Planners move zoning amendments forward, push comp plan
The county’s comprehensive plan and proposed amendments to the local zoning ordinance took center stage at the September 20 meeting of the Rappahannock County Planning Commission.
The planners voted unanimously to ask Zoning Administrator David Dameron and County Attorney Art Goff to create a notice for a public hearing on all the zoning ordinance amendments now pending. The hearing could potentially take place at the Planning Commission’s October 18 meeting.
For much of the past
year, the planners and the county’s Board of Zoning appeals have worked through a multi-page chart of amendments to the zoning ordinance intended to tighten standards for applications for special use or special exception permits for a range of dwelling types. These include efficiency apartments, family apartments, guest houses, B&Bs, tourist homes, and boarding homes.
Many of the proposed changes are in response to the concern among county residents of the growing presence of tourist homes owned by non-residents for investment purposes.
During the September 20 meeting comment period, Jackson district resident Page Glennie urged the planners to respect the interest of residents over nonresidents and include a residency requirement for applicants for tourist homes.
“The root issue of residency is not being addressed,” said Glennie. “In general, people don’t seem to have a problem with tourist homes if the landowner is a resident on the property. The issue is property investment for short term rentals.”
A recent example was the application by Desmond and Heidi Dodd to turn their cabin on Gid Brown Hollow Road into a tourist home. The Dodds currently reside in South Africa on a work assignment, but call Rappahannock their home.
Their application was met with much opposition from neighbors on Gid Brown Hollow Road and adjoining Harris Hollow Road who considered the Dodds nonresidents.

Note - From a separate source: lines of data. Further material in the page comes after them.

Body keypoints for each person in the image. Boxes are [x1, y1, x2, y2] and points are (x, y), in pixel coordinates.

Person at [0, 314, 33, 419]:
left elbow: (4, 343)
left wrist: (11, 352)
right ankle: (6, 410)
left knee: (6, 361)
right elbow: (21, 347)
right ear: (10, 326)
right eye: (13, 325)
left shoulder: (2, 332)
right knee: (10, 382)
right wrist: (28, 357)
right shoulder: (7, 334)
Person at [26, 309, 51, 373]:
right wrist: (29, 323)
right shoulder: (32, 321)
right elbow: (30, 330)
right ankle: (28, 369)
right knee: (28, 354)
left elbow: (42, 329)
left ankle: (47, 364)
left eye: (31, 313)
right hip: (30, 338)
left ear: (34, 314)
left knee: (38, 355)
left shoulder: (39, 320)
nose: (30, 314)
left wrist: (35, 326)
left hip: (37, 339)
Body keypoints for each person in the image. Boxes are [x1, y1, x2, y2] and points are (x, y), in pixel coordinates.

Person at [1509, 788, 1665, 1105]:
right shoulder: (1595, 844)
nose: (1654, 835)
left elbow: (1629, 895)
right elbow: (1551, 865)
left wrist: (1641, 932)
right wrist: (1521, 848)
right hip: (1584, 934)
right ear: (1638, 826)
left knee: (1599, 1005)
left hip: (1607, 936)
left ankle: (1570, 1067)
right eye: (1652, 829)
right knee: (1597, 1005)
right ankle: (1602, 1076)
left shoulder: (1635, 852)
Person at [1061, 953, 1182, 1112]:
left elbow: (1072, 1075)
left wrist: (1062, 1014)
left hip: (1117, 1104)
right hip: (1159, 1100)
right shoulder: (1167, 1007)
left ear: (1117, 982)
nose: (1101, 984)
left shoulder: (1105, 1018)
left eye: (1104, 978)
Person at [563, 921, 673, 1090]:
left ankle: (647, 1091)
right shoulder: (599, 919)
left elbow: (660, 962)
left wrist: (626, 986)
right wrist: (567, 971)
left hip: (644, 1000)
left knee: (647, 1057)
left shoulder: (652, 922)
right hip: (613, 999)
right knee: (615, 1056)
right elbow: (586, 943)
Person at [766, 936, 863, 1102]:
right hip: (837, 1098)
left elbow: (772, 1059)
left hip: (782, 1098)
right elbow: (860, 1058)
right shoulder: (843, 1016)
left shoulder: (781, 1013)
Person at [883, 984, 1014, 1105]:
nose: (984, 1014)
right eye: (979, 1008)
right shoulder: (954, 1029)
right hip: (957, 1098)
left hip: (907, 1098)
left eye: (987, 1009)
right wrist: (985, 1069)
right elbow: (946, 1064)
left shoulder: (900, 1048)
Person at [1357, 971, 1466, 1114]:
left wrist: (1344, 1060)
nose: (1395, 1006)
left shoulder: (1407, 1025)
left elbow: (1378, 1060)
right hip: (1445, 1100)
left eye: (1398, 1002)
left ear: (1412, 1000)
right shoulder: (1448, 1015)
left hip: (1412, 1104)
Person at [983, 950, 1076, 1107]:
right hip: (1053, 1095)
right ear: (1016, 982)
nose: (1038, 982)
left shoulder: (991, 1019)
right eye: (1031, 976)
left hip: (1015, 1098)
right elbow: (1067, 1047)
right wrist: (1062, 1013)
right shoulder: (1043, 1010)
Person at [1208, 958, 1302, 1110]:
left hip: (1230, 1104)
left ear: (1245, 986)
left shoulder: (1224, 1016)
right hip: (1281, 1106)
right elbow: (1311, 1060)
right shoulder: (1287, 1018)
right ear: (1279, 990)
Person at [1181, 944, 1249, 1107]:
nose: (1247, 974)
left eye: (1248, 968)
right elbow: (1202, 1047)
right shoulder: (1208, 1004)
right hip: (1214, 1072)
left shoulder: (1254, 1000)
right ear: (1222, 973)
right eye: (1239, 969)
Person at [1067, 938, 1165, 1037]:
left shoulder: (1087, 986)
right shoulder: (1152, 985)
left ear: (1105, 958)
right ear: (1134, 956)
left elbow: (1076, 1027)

Dameron and Goff presented a resolution September 6 meeting of the Board of Supervisors proposing another set of amendments to the county code. If adopted, these amendments would remove the distinction between
special use and special exception permits and change the responsibilities of the BOS and the BZA.

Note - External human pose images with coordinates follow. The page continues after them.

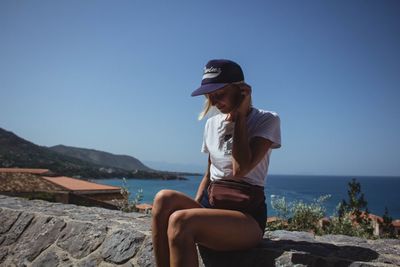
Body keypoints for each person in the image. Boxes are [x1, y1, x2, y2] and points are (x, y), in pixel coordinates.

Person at [151, 59, 281, 267]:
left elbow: (240, 169)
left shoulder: (266, 120)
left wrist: (239, 117)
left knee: (180, 221)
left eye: (218, 94)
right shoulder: (212, 124)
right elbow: (209, 174)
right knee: (163, 198)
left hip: (246, 218)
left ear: (241, 90)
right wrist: (195, 208)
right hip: (212, 208)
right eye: (209, 97)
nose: (213, 102)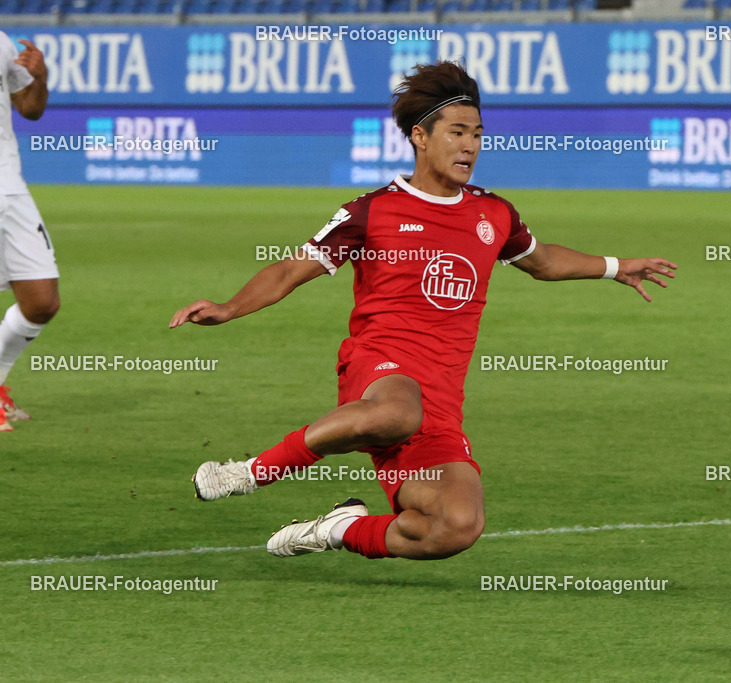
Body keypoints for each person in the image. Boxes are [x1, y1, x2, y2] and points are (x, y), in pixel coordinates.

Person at [170, 61, 676, 562]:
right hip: (379, 371)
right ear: (420, 136)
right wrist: (228, 308)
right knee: (396, 411)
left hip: (440, 404)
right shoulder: (371, 211)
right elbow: (287, 270)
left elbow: (542, 261)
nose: (470, 145)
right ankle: (249, 473)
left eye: (477, 134)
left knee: (456, 526)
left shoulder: (493, 214)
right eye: (457, 132)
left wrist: (616, 267)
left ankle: (341, 529)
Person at [0, 32, 59, 433]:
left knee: (41, 301)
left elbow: (30, 108)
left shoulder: (3, 44)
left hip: (9, 185)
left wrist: (39, 77)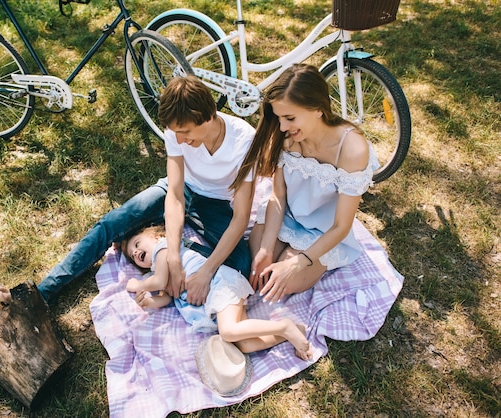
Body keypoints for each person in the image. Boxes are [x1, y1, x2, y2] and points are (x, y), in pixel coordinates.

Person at [37, 76, 255, 305]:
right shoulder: (176, 128)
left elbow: (241, 218)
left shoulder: (244, 140)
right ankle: (44, 292)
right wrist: (172, 259)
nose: (179, 139)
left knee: (241, 264)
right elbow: (175, 192)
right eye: (175, 133)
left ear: (209, 117)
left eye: (186, 132)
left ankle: (163, 242)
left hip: (215, 203)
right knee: (112, 223)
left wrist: (206, 271)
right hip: (175, 192)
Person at [231, 64, 379, 304]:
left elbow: (341, 226)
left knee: (282, 281)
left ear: (318, 108)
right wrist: (267, 248)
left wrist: (297, 263)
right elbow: (278, 196)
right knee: (253, 266)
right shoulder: (287, 137)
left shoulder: (351, 148)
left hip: (323, 231)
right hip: (286, 214)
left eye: (289, 118)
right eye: (279, 118)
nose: (281, 128)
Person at [122, 225, 312, 360]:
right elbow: (166, 296)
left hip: (220, 285)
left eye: (137, 243)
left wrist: (137, 285)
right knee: (245, 344)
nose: (136, 251)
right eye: (133, 255)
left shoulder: (163, 249)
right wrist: (150, 303)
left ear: (155, 236)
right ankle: (294, 331)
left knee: (228, 332)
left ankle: (283, 326)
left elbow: (160, 281)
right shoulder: (156, 270)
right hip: (217, 300)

Currently, both types of permits come first before the Planning Commission, which can vote to recommend the applications to either the BOS or the BZA. Supervisors hear special exception permit applications, while the BZA hears those for special use permits.
Under the Dameron-Goff amendments, there would be only one permit type, which would go to the Planning Commission and then to the BOS. The BZA would only hear appeals and applications for zoning variances.
The purpose for the change, as expressed by John Lesinski, the Hampton supervisor who sits on the Planning Commission, would be to simplify the application process and help address confusion in the public over the difference between special exception and special use permits.
Other items were embedded in the DameronGoff document. One would change the process for moving permit applications forward. Under the current system, a public hearing is advertised as soon as an application is received.
The proposed change would require advertising a public hearing only after the Planning Commission has reviewed the application to ensure that it was complete.
Many applications in the past year have had to be tabled and hearings postponed because of incomplete information or improper notices to the public.
Another proposed amendment would clarify acreage requirements for B&Bs and tourist homes.
The controversy over the Dodd application also surfaced a question about whether acreage requirements recommended by the Planning Commission in 2010 and adopted by the BOS were valid.
According to an opinion memo issued by Goff in July, the Planning Commission at its June 16, 2010 meeting discussed an amendment to replace existing language in the county code with one requiring a minimum of 10 acres for a tourist home.
However, the BOS made material changes to what had been advertised, and voted to approve substantially smaller acreage requirements. Because the new language had not been properly noticed, Goff found that the amendments were illegal and that the previous ordinance language requiring a minimum of 10 acres for a tourist home stands.
COMPREHENSIVE PLAN: “LET’S GET IT DONE.”
Hampton district planner Al Henry added to the September 20 agenda a discussion of the county’s comprehensive plan which has been under review for about three years.
“Certainly, it’s been under review since a year before [then-County Administrator] John McCarthy left,” said vice chair Gary Light.
State code requires that comprehensive plans be reviewed every five years. It has been more than five years since the Rappahannock plan been updated.
“We’ve been dragging on this comprehensive plan for a long, long, long time,” said Henry. “I think we need to bite the bullet and get this behind us and get it done.”
Light noted that the planners had “been through the plan twice completely, going around the county talking about it, marking it up, voting on changes. The only thing remaining to be finished … was the updating the data tables.”